-------- Passage shown
So, there are a lot of results that could be reported from this matrix of results. We have saved these results and these estimates are included in the accompanying Shiny app for more detailed exploration by those interested. Here, we describe a subset of the results that we feel are most important.

Summarizing Results

First, we will plot estimates (boxplots) to show how these estimates changed across conditions. To summarize the results we will average over the parameters that only differ y indices. Meaning we will describe the “average factor loading bias” by reporting the average bias for factor loadings. Additionally, different conditions resultedin different “sample sizes.” By this we mean the number of uses replications. The different number of cases per condition was accounted for by creating a “weight” variable for each row of the result object. This meant that conditions that had more usable replications counted more towards to averages reported (or count as much as if we averaged over the individual replications).
----------------
-------- Data listing
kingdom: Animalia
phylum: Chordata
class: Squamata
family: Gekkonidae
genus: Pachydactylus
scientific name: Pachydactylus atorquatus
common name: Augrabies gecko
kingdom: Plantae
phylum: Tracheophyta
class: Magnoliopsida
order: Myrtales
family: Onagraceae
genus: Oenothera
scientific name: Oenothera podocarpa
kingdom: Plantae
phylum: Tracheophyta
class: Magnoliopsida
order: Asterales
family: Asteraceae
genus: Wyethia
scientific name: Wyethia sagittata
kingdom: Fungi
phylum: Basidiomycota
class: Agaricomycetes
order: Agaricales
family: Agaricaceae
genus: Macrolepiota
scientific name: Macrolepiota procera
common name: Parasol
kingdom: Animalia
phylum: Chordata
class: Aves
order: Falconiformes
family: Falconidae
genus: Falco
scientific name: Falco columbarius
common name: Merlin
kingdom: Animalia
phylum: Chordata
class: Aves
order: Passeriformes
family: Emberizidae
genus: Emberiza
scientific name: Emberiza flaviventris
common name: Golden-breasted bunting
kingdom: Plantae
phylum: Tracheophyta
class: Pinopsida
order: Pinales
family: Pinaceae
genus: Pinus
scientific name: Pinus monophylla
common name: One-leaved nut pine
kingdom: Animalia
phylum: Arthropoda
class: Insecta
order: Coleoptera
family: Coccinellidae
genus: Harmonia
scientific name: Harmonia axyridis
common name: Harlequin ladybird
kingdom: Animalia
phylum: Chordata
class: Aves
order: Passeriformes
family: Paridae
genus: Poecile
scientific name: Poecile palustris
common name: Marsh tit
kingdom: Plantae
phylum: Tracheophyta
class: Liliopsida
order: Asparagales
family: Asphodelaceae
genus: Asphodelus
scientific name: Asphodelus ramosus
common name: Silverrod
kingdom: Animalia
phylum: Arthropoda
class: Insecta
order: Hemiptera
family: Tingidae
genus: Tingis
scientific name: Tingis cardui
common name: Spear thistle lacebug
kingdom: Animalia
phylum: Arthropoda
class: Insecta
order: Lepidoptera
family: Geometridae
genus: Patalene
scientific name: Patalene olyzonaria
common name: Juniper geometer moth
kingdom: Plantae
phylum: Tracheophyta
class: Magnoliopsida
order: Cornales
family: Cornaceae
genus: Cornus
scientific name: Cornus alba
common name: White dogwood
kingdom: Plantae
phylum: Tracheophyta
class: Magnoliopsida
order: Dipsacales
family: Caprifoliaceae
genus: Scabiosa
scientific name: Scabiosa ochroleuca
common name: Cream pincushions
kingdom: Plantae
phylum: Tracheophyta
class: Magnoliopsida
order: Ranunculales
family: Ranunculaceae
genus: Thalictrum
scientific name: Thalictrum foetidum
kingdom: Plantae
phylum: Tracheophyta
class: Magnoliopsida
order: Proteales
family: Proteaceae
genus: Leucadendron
----------------
Exercise 1 ::
In the passage on summarizing results, what was created to account for the different number of cases per condition?
Exercise 2 ::
Sum up the passage on summarizing results in two sentences.
Exercise 3 ::
Carry the passage on summarizing results forward from its last sentence.

Final answer 1 ::
A "weight" variable was created for each row of the result object.

Final answer 2 ::
Because many results could be reported, the estimates were saved in an accompanying Shiny app, and only the subset considered most important is described. The estimates are plotted as boxplots and summarized with averages such as the average bias for factor loadings, and a weight variable makes conditions with more usable replications count more toward those averages.

Final answer 3 ::
result$wi <- result$nRep/500
# 500 is the max number of replications per cell

# Save Results
write_csv(result, path=paste0(w.d, "/data/results_bias_se.csv"))

References

  1. Bandalos, D. L., & Gagné, P. (2012). Simulation methods in structural equation modeling. In R. H. Hoyle (Ed.), Handbook of structural equation modeling (pp. 92–108). New York, NY: Guilford Press.

  2. Hoogland, J. J., & Boomsma, A. (1998). Robustness studies in covariance structure modeling: An overview and a meta-analysis. Sociological Methods & Research, 26(3), 329-367.


sessionInfo()
R version 3.6.3 (2020-02-29)
Platform: x86_64-w64-mingw32/x64 (64-bit)
Running under: Windows 10 x64 (build 18362)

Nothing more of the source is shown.